Kenaf is a Hibiscus (Hibiscus cannabinus L.), which is part of the Malvaceae (Mallow) family. It is related to cotton, okra and the state flower of Hawaii. Hemp is Cannabis (Cannabis sativa), the same plant as marijuana and classified as a member of the Moraceae family (Mulberry). Thus, kenaf and hemp are not related to each other.

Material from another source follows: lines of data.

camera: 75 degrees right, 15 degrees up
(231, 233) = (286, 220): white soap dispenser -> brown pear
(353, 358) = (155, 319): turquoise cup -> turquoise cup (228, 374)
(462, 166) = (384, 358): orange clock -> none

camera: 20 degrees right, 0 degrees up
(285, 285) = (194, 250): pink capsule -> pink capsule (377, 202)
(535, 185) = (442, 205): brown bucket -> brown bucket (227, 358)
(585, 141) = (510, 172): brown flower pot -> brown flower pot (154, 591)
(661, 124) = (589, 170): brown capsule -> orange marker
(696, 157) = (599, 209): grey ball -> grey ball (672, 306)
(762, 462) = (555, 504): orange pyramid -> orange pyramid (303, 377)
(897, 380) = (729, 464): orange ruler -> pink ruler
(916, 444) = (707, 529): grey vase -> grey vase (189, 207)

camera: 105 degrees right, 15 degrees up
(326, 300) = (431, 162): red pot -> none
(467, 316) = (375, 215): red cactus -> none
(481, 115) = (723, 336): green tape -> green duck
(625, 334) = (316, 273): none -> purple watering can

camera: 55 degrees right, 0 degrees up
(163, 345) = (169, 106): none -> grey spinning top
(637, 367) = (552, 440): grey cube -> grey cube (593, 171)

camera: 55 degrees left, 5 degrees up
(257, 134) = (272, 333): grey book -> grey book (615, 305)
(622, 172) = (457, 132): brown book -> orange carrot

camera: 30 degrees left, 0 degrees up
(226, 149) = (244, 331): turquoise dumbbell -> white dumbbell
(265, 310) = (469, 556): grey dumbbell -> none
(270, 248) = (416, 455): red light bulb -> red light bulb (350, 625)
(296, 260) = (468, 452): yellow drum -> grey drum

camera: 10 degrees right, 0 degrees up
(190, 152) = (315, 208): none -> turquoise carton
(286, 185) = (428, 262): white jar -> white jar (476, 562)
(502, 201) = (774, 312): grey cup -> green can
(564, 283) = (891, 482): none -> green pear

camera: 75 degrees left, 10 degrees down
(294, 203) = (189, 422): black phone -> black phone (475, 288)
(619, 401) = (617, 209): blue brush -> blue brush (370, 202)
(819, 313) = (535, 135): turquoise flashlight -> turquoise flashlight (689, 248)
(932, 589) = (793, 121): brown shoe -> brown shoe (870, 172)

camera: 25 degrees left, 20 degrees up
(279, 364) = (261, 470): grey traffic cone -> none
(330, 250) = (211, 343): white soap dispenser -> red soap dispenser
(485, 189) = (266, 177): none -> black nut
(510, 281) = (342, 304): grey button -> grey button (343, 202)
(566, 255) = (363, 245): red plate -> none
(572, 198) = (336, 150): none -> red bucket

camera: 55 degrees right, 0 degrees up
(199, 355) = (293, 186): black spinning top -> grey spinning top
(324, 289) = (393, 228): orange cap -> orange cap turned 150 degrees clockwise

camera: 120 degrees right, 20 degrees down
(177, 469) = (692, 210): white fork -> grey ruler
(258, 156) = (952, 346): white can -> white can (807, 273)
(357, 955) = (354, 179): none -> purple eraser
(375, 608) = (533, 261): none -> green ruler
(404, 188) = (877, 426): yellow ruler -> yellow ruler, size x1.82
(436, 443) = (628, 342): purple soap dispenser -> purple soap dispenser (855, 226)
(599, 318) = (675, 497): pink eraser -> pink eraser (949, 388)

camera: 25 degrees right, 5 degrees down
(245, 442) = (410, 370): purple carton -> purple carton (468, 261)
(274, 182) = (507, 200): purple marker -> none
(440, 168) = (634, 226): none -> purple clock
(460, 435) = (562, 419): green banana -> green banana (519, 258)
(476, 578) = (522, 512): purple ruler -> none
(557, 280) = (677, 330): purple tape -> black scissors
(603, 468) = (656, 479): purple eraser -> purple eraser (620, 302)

Both plants are fast growing annual fiber sources. They are both dicotyledons, which means their stalks have an outer bast fiber and an inner core fiber. Both crops have roughly the same type of agricultural requirements, including a nitrogen requirement (hemp is not a nitrogen fixer, as has been sometimes reported).(3) Both crops can be grown over a broad geographic range. They are both being touted as alternative crops that can help farmers and the environment. But it seems there are as many differences as there are similarities.
Hemp seeds are almost round, with a smooth surface, and a seam around the circumference. They are brown and tan speckled in color, and about 1/8 to 1/4 of an inch long.(4,5) Kenaf seeds are grayish brown 1/4" long, and semi-pyramided in shape, described in one article as "resembling a tiny sharks tooth."(5) (See Illustration 1.)
Kenaf stalks are generally round, and depending on variety, thorns on the stalks range from quite tiny, to as large as on a blackberry bush. (6) The kenaf stem contains two types of fiber, one comprising long fibers situated in the cortical layer, and another containing short fibers located in the ligneous zone. The central area, corresponding to pith, consists of sponge-like tissue.